*Task prompt*
Continue the discussion thread about ThinkPad laptops running Linux, starting after its final comment.

-- BEGIN Source passage --

At first was prepared to be upset by this post (as a user of a 6th gen ThinkPad), but now I'm quite happy. I already knew about the thermal setting difference between Windows and Linux and I've been VERY irritated by the sleep state issue. I didn't know there was a BIOS update! Thank for the heads up.
I was considering buying this machine as opposed to the XPS 13 Dev edition. I'm a little disappointed to hear about this. Fast forward few years and more updates and we will see new issues which won't receive this sorta attention.
Current 5th gen user, coming from a MacBook Air 2013, I can’t believe people think the thinkpad is a great laptop. Running Linux on this never even crossed my mind.
Are you saying the Thinkpad is a bad laptop? I'm a bit confused.
I also have the 5th edition (my first new Linux laptop) and I can't even begin to say how happy with it I've been. Setting up all my UIs and learning how to use Linux as a "User" not an "Administrator" has been a lot of fun. I now start the network instinctively with a quick terminal command (fish history is great). I quickly got used to (and now much prefer) a tiling window manager like i3. And above all, I've gotten used to the extra work of reading through changes to packages as they come in with Arch.
This laptop feels "just right" as a recent Apple user. It's got that anti-apple vibe, without feeling like a crap piece of plastic.
Now all Lenovo/Linux needs to do is match Apple's trackpad feel, and I'll call this is wash.
I second this setup! I run Arch Linux on a Lenovo X1 Carbon 5th gen, I use i3 wm, and my shell is Fish. I've used Arch, i3, and Fish for about 4 years now.
X1 Carbon 5th gen is a fantastic laptop in my experience, the only thing I don’t like is the shallow keyboard, but that is the same for all laptops now.
It's not unusual for things to still be getting sorted out on Linux a few months after a new laptop hits the market but to me this seems awfully late for these issues to not be sorted out yet. Didn't this laptop come out early in the spring?
I agree that this is typically the case and generally is totally OK! I was assuming that the issue has been fixed because BIOS version 1.28 said something about "power issues" that were fixed, but didn't go into detail. However, it's obviously still an issue - and I know of people who asked support weeks ago and haven't heard back, yet. So it's good to have a reminder out. The fix is rather easy to apply and it's worth it - considering the gains(;
Edit: I'm curious - this comment has a good number of upvotes, but it's sitting right at the bottom of the page, below greyed-out downvoted comments. Do moderators have a "super downvote" option or something? To be clear, I'm not complaining about moderation (this is a low quality comment), just curious exactly how this works.
TLDR - due to conservative temperature levels at which to initiate CPU throttling; and the article links to a fix (as well as saying sleep is fixed with a "BIOS" update).
There are a fair number of tasks that can stress the CPU for short periods of time. But If I can turn an occasional 10 second task into a 3 second task, that is where a CPU that can throttle up temporarily really helps (things like generating crypto keys, or some short-burst javascript on some web sites).
But for video transcoding that may take 3 hours, that's something I would do on a remote server anyway.
It's offered by my work in their small list of "approved" hardware. I do most intensive things on remote servers. In a laptop I mostly care about keyboard quality, weight, and battery life.

-- END Source passage --
-- BEGIN Dataset rows --

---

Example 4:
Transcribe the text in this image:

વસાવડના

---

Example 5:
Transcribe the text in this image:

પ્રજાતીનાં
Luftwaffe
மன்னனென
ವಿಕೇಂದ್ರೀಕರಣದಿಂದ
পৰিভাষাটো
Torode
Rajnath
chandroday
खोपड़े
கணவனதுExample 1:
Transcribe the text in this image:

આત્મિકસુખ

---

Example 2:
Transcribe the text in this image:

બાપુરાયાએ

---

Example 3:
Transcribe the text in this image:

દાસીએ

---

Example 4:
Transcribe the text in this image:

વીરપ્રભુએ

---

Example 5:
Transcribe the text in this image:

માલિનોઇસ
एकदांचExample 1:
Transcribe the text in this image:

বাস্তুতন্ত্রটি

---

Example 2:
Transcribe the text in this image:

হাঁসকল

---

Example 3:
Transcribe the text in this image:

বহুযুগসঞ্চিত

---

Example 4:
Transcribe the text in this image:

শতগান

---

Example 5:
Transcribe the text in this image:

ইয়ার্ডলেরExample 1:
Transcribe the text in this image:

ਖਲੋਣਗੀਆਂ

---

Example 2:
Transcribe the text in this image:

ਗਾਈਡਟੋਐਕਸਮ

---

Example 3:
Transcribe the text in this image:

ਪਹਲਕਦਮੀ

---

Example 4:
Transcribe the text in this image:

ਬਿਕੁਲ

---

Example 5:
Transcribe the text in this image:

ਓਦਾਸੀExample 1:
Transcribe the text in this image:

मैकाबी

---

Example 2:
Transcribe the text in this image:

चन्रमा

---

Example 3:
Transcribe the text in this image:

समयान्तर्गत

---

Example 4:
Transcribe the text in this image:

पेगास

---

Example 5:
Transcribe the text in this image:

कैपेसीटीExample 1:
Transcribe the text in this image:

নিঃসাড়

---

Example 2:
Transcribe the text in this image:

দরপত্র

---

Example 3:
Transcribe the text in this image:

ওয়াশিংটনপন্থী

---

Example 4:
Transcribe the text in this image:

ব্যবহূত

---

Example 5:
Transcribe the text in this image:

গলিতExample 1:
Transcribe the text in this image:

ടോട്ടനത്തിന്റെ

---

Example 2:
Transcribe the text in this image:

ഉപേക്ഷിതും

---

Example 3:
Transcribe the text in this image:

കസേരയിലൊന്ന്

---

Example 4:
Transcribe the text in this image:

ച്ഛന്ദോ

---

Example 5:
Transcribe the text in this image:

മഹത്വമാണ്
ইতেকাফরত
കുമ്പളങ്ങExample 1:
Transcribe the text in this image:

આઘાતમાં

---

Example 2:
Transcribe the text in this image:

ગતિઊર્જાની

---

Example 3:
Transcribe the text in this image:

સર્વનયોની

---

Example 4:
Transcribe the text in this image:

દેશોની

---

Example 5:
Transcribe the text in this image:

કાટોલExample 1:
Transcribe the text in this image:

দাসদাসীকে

-- END Dataset rows --
-- BEGIN Dataset rows --

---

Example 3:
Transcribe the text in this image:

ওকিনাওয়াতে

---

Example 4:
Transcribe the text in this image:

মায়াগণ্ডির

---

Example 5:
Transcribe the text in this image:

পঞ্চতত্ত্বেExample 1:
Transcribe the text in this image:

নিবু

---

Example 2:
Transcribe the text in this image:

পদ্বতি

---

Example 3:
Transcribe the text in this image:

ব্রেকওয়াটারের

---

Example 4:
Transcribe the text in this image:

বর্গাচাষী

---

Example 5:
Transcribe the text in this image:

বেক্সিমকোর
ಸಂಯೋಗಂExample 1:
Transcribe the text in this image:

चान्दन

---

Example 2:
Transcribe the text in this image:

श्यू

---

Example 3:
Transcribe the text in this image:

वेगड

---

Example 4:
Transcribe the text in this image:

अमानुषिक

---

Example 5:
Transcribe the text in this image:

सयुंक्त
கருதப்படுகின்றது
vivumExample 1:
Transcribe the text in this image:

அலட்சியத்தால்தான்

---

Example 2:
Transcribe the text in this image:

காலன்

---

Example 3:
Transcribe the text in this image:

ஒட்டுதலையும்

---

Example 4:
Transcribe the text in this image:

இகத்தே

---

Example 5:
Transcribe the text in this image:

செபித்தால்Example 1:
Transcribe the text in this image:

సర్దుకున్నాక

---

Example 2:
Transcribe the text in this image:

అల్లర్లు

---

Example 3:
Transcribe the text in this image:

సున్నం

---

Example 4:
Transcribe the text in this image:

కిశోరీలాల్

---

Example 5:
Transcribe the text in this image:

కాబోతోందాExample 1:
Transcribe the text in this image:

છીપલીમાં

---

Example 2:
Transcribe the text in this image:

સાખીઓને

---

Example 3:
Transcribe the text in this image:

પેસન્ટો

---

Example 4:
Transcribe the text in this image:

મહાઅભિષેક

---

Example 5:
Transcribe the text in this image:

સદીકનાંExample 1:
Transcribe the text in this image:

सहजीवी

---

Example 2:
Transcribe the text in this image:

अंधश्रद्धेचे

-- END Dataset rows --

*Reply*
Can anyone point me to a good resource on updating the BIOS/firmware under Linux?.
I know absolutely nothing about it, and it looks like the user has to manually do it. And the obvious question: How do Windows users do it? When they are even less knowledgeable than me (generally speaking).
There are links in the article showing how to update the BIOS from Linux. It involves downloading the firmware (a couple of megabytes in a .cab file) and flashing that onto a USB stick from which you can boot.
Windows users do it differently. The carbon has an auto-update service installed which will offer to update the BIOS when it finds a new version available.
Newer laptops supported by fwupd (fwupd.org) are more straightforward on linux. For the older ones, you take their windows bios image, and use Geteltorito (https://wiki.archlinux.org/index.php/Flashing_BIOS_from_Linu...). Windows users open an exe file.
That's an issue for sure, the logic here is pretty damn terrible though.
For a <1 min test yeah it's slower. (Essentially a race from "cold" temp to the respective temp limits - the one has more runway). Run both at full throttle for 5 mins and I suspect you'll find they'll both perform equally (since they're both repeatedly bumping up against their respective thermal throttling).
Actually, it's exactly the same - and mentioned in the article.
I ran the tests for 20min, as well. But then the screen shot of s-tui won't cover the whole length of the test, so I chose to show those screen shots while only mentioning that longer benchmarks perform exactly the same.
Yeah I had an Acer before my two thinkpads that has discrete and it was a problem. This was also back in the day when X11 was actually kind of a pain to configure properly. Things are miles better today, but I think after 10 years of messing around with it all I just kind of got burnt out.
Never had a problem with my Thinkpad or my System76 laptop. If something has Windows support directly it's not surprising that it it would run better than something done in the spare time of developers. I've never had terrible luck with any linux on laptops though, aside from the Macbook. What kinds of problems did you run into and on what types of laptops?
Two think pads. They just didn't even come close to the battery life that Windows did. And I'm a very advanced used, been using Arch Linux since 2008, and have every part of my system tweaked. It just seemed like the hardware support and drivers weren't there. Specifically the T440s. I forget what model it was before that one. I'd also get suspend issues on both. I dumped a lot of time into it.
This should make for an interesting test of the level of anti-Apple group think out there as this is the same fundamental issue that caused the 2018 MBP fiasco. MBP power limit was set too high, this laptop has it set too low.
In the MBP case you just waited for ~7 days for the fix to be delivered to you automatically. In this case you figure out how to update your BIOS under linux which is often non-trivial and then figure out how to install this which has a bunch of caveats: https://github.com/erpalma/lenovo-throttling-fix . There doesn't seem to be any indication what a 'real' fix is and whom is going to provide it.
The MacBook issue was while running macOS so initially no one suspected that it was fixable in software. We assumed (incorrectly) that they'd tested their own OS on their own HW completely. A reasonable assumption and an honest mistake on their part.
This is quite different because Windows, which they ship with, works well. For better or for worse, Linux users expect to take a while to sort out new hardware.
I actually think that having a cooler laptop is advantage and often I would like to be able to make the choice. So to me, this is not a bad thing, wish there was a setting where you can say how cool/hot you would allow your laptop to run.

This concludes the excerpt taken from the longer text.